**Exercise prompt:** When a record holds a picture, leave the picture out and copy everything else exactly.

---------- Dataset excerpts

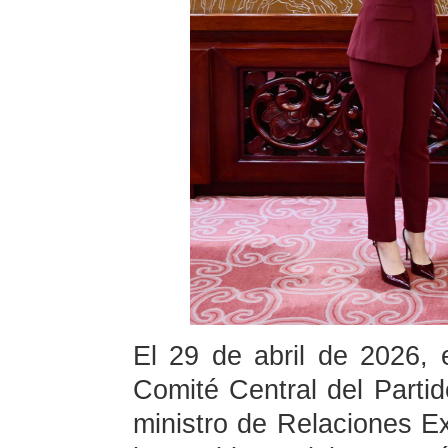
El 29 de abril de 2026, 
Comité Central del Part
ministro de Relaciones Ex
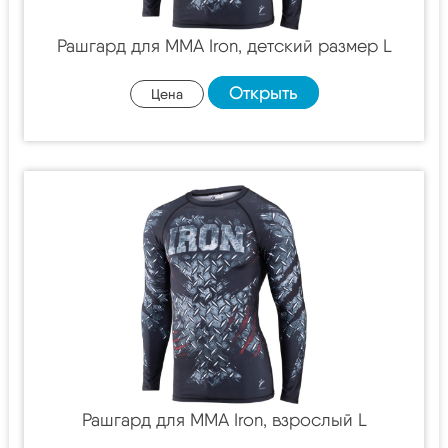
Рашгард для MMA Iron, детский размер L
Открыть
Цена
Рашгард для MMA Iron, взрослый L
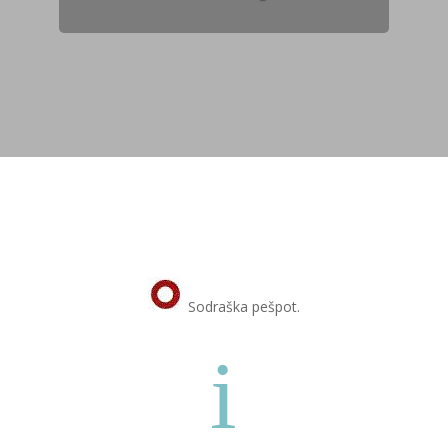
Sodraška pešpot.
i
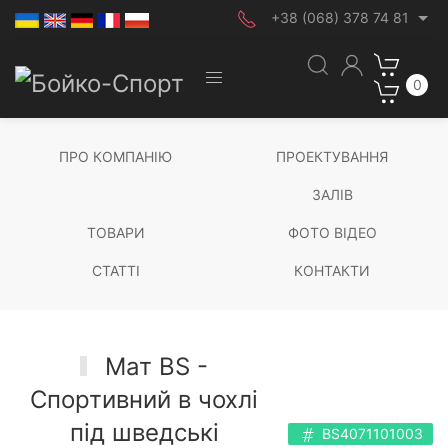
+38 (068) 378 74 81
0
ПРО КОМПАНІЮ
ПРОЕКТУВАННЯ
ЗАЛІВ
ТОВАРИ
ФОТО ВІДЕО
СТАТТІ
КОНТАКТИ
Мат BS -
Спортивний в чохлі
під шведські
BS4071101003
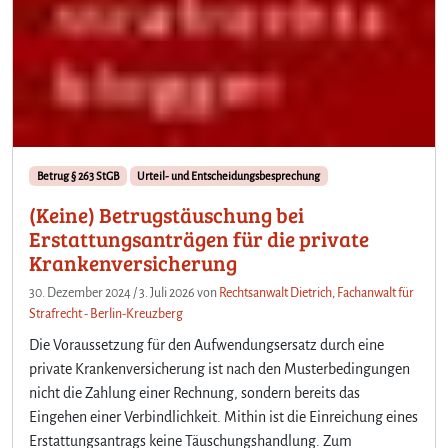
Betrug § 263 StGB
Urteil- und Entscheidungsbesprechung
(Keine) Betrugstäuschung bei
Erstattungsanträgen für die private
Krankenversicherung
30. Dezember 2024
/
3. Juli 2026
von
Rechtsanwalt Dietrich, Fachanwalt für
Strafrecht - Berlin-Kreuzberg
Die Voraussetzung für den Aufwendungsersatz durch eine
private Krankenversicherung ist nach den Musterbedingungen
nicht die Zahlung einer Rechnung, sondern bereits das
Eingehen einer Verbindlichkeit. Mithin ist die Einreichung eines
Erstattungsantrags keine Täuschungshandlung. Zum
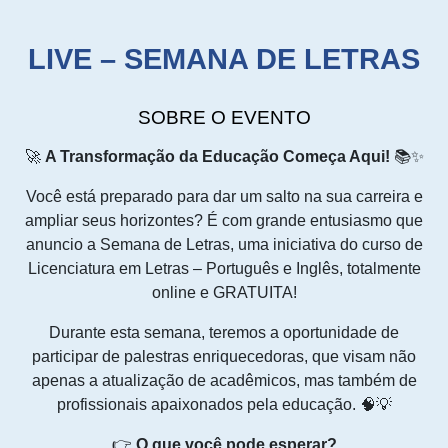
LIVE – SEMANA DE LETRAS
SOBRE O EVENTO
🚀
A Transformação da Educação Começa Aqui!
📚✨
Você está preparado para dar um salto na sua carreira e
ampliar seus horizontes? É com grande entusiasmo que
anuncio a Semana de Letras, uma iniciativa do curso de
Licenciatura em Letras – Português e Inglês, totalmente
online e GRATUITA!
Durante esta semana, teremos a oportunidade de
participar de palestras enriquecedoras, que visam não
apenas a atualização de acadêmicos, mas também de
profissionais apaixonados pela educação. 🧠💡
👉
O que você pode esperar?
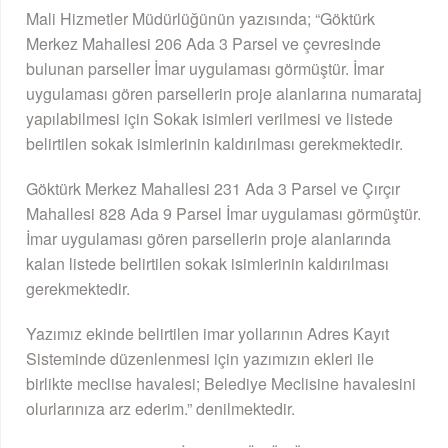
Mali Hizmetler Müdürlüğünün yazısında; “Göktürk
Merkez Mahallesi 206 Ada 3 Parsel ve çevresinde
bulunan parseller İmar uygulaması görmüştür. İmar
uygulaması gören parsellerin proje alanlarına numarataj
yapılabilmesi için Sokak isimleri verilmesi ve listede
belirtilen sokak isimlerinin kaldırılması gerekmektedir.
Göktürk Merkez Mahallesi 231 Ada 3 Parsel ve Çırçır
Mahallesi 828 Ada 9 Parsel İmar uygulaması görmüştür.
İmar uygulaması gören parsellerin proje alanlarında
kalan listede belirtilen sokak isimlerinin kaldırılması
gerekmektedir.
Yazımız ekinde belirtilen imar yollarının Adres Kayıt
Sisteminde düzenlenmesi için yazımızın ekleri ile
birlikte meclise havalesi; Belediye Meclisine havalesini
olurlarınıza arz ederim.” denilmektedir.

--------------------

**Output below:**
El 29 de abril de 2026, 
Comité Central del Part
ministro de Relaciones Ex
Рашгард для MMA Iron, детский размер L
Открыть
Цена
Рашгард для MMA Iron, взрослый L
Sodraška pešpot.
i
+38 (068) 378 74 81
0
ПРО КОМПАНІЮ
ПРОЕКТУВАННЯ
ЗАЛІВ
ТОВАРИ
ФОТО ВІДЕО
СТАТТІ
КОНТАКТИ
Мат BS -
Спортивний в чохлі
під шведські
BS4071101003
Betrug § 263 StGB
Urteil- und Entscheidungsbesprechung
(Keine) Betrugstäuschung bei
Erstattungsanträgen für die private
Krankenversicherung
30. Dezember 2024
/
3. Juli 2026
von
Rechtsanwalt Dietrich, Fachanwalt für
Strafrecht - Berlin-Kreuzberg
Die Voraussetzung für den Aufwendungsersatz durch eine
private Krankenversicherung ist nach den Musterbedingungen
nicht die Zahlung einer Rechnung, sondern bereits das
Eingehen einer Verbindlichkeit. Mithin ist die Einreichung eines
Erstattungsantrags keine Täuschungshandlung. Zum
LIVE – SEMANA DE LETRAS
SOBRE O EVENTO
🚀
A Transformação da Educação Começa Aqui!
📚✨
Você está preparado para dar um salto na sua carreira e
ampliar seus horizontes? É com grande entusiasmo que
anuncio a Semana de Letras, uma iniciativa do curso de
Licenciatura em Letras – Português e Inglês, totalmente
online e GRATUITA!
Durante esta semana, teremos a oportunidade de
participar de palestras enriquecedoras, que visam não
apenas a atualização de acadêmicos, mas também de
profissionais apaixonados pela educação. 🧠💡
👉
O que você pode esperar?
Mali Hizmetler Müdürlüğünün yazısında; “Göktürk
Merkez Mahallesi 206 Ada 3 Parsel ve çevresinde
bulunan parseller İmar uygulaması görmüştür. İmar
uygulaması gören parsellerin proje alanlarına numarataj
yapılabilmesi için Sokak isimleri verilmesi ve listede
belirtilen sokak isimlerinin kaldırılması gerekmektedir.
Göktürk Merkez Mahallesi 231 Ada 3 Parsel ve Çırçır
Mahallesi 828 Ada 9 Parsel İmar uygulaması görmüştür.
İmar uygulaması gören parsellerin proje alanlarında
kalan listede belirtilen sokak isimlerinin kaldırılması
gerekmektedir.
Yazımız ekinde belirtilen imar yollarının Adres Kayıt
Sisteminde düzenlenmesi için yazımızın ekleri ile
birlikte meclise havalesi; Belediye Meclisine havalesini
olurlarınıza arz ederim.” denilmektedir.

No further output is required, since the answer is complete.